The lightning data module mentions:

    def prepare_data(self):
        # download, split, etc...
        # only called on 1 GPU/TPU in distributed
    def setup(self):
        # make assignments here (val/train/test split)
        # called on every process in DDP

I’m a bit confused here. If I don’t have any data to download. I load multiple torch.Dataset for the train/test/val and then later they are passed in the pl_dataloader functions but I’m assuming that I will load all the dataset in the setup() function and not prepare_data(). So does this mean that the whole dataset will be loaded on all GPU’s I’m planning to use for training?

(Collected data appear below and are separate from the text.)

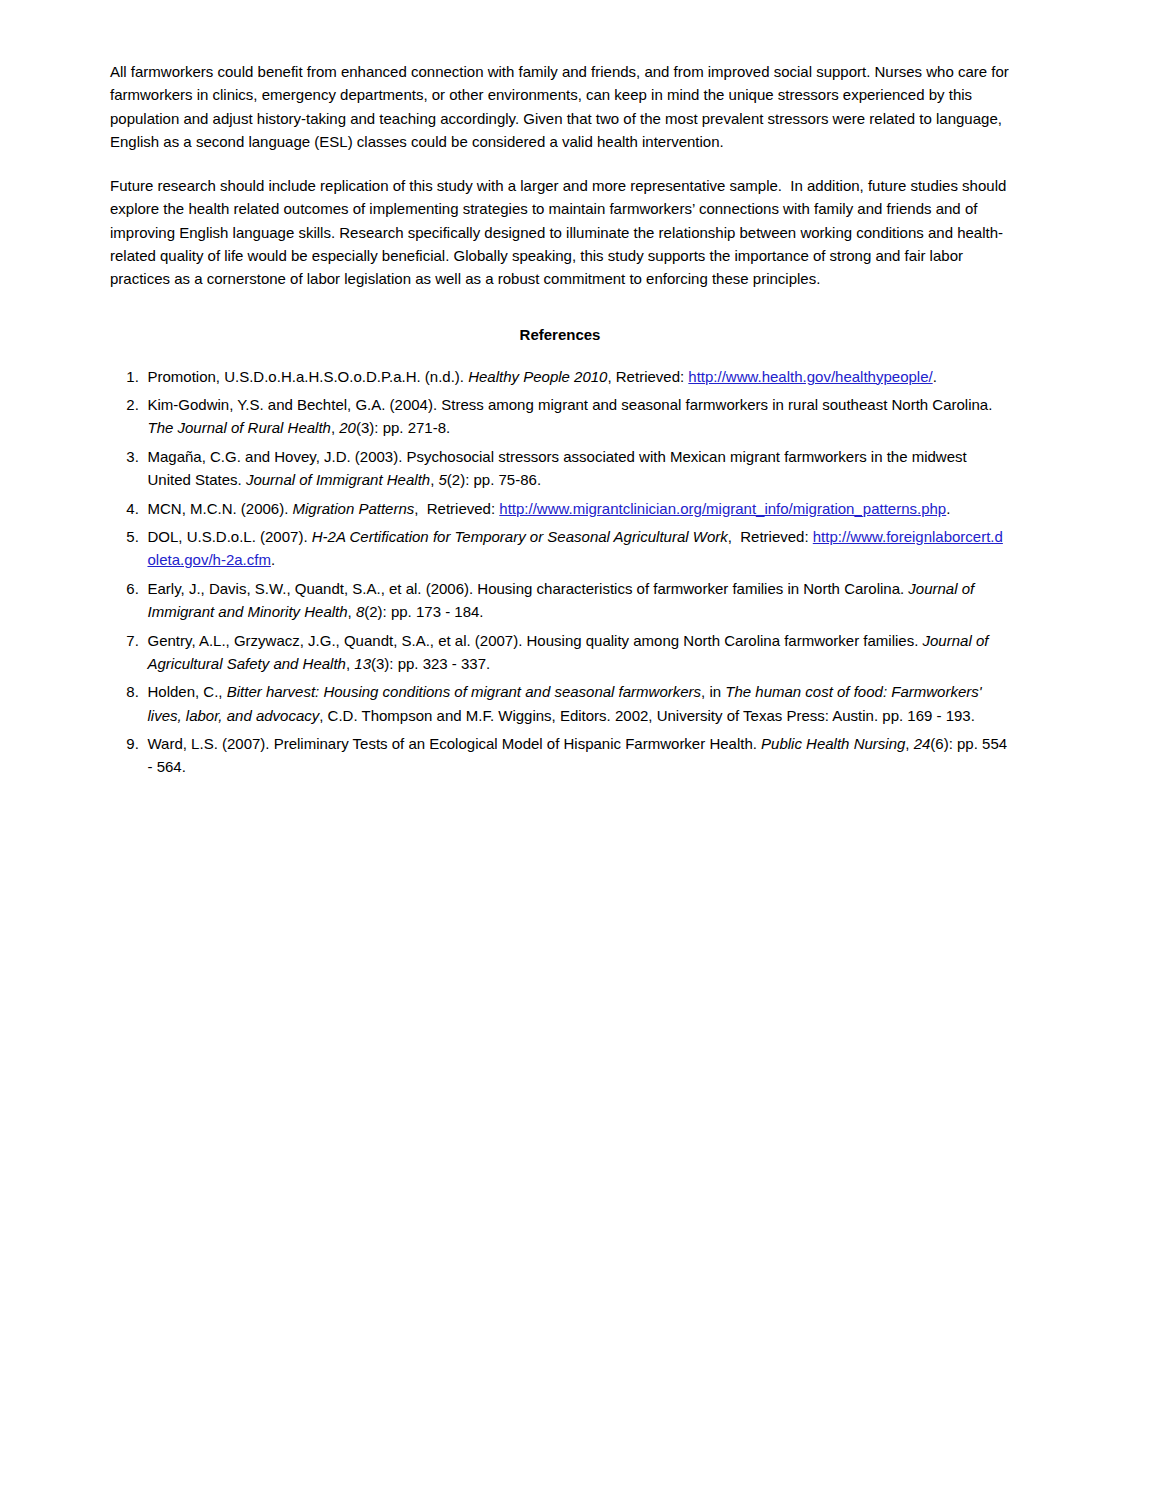All farmworkers could benefit from enhanced connection with family and friends, and from improved social support. Nurses who care for farmworkers in clinics, emergency departments, or other environments, can keep in mind the unique stressors experienced by this population and adjust history-taking and teaching accordingly. Given that two of the most prevalent stressors were related to language, English as a second language (ESL) classes could be considered a valid health intervention.
Future research should include replication of this study with a larger and more representative sample. In addition, future studies should explore the health related outcomes of implementing strategies to maintain farmworkers’ connections with family and friends and of improving English language skills. Research specifically designed to illuminate the relationship between working conditions and health-related quality of life would be especially beneficial. Globally speaking, this study supports the importance of strong and fair labor practices as a cornerstone of labor legislation as well as a robust commitment to enforcing these principles.
References
Promotion, U.S.D.o.H.a.H.S.O.o.D.P.a.H. (n.d.). Healthy People 2010, Retrieved: http://www.health.gov/healthypeople/.
Kim-Godwin, Y.S. and Bechtel, G.A. (2004). Stress among migrant and seasonal farmworkers in rural southeast North Carolina. The Journal of Rural Health, 20(3): pp. 271-8.
Magaña, C.G. and Hovey, J.D. (2003). Psychosocial stressors associated with Mexican migrant farmworkers in the midwest United States. Journal of Immigrant Health, 5(2): pp. 75-86.
MCN, M.C.N. (2006). Migration Patterns, Retrieved: http://www.migrantclinician.org/migrant_info/migration_patterns.php.
DOL, U.S.D.o.L. (2007). H-2A Certification for Temporary or Seasonal Agricultural Work, Retrieved: http://www.foreignlaborcert.doleta.gov/h-2a.cfm.
Early, J., Davis, S.W., Quandt, S.A., et al. (2006). Housing characteristics of farmworker families in North Carolina. Journal of Immigrant and Minority Health, 8(2): pp. 173 - 184.
Gentry, A.L., Grzywacz, J.G., Quandt, S.A., et al. (2007). Housing quality among North Carolina farmworker families. Journal of Agricultural Safety and Health, 13(3): pp. 323 - 337.
Holden, C., Bitter harvest: Housing conditions of migrant and seasonal farmworkers, in The human cost of food: Farmworkers' lives, labor, and advocacy, C.D. Thompson and M.F. Wiggins, Editors. 2002, University of Texas Press: Austin. pp. 169 - 193.
Ward, L.S. (2007). Preliminary Tests of an Ecological Model of Hispanic Farmworker Health. Public Health Nursing, 24(6): pp. 554 - 564.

Also, how does lightning pass batches for multi-GPU training? I thought the dataset is on the CPU and then Lightning takes a batch from _dataloader and passes it to a GPU so in an epoch the same batch won’t be sent to multiple GPUs for training? But, if I load my dataset in prepare_data will multiple copies be made? Also, if there are no transformations/calculations to be performed then would everything happen in the CPU once?

ankitvad · February 21, 2021, 5:08pm

I think this is key:

WARNING
prepare_data is called from a single GPU. Do not use it to assign state (self.x = y).

So, am I correct in assuming that if we ran it on a single machine consisting of multiple GPU’s then self.x = y would work in prepare_data as well?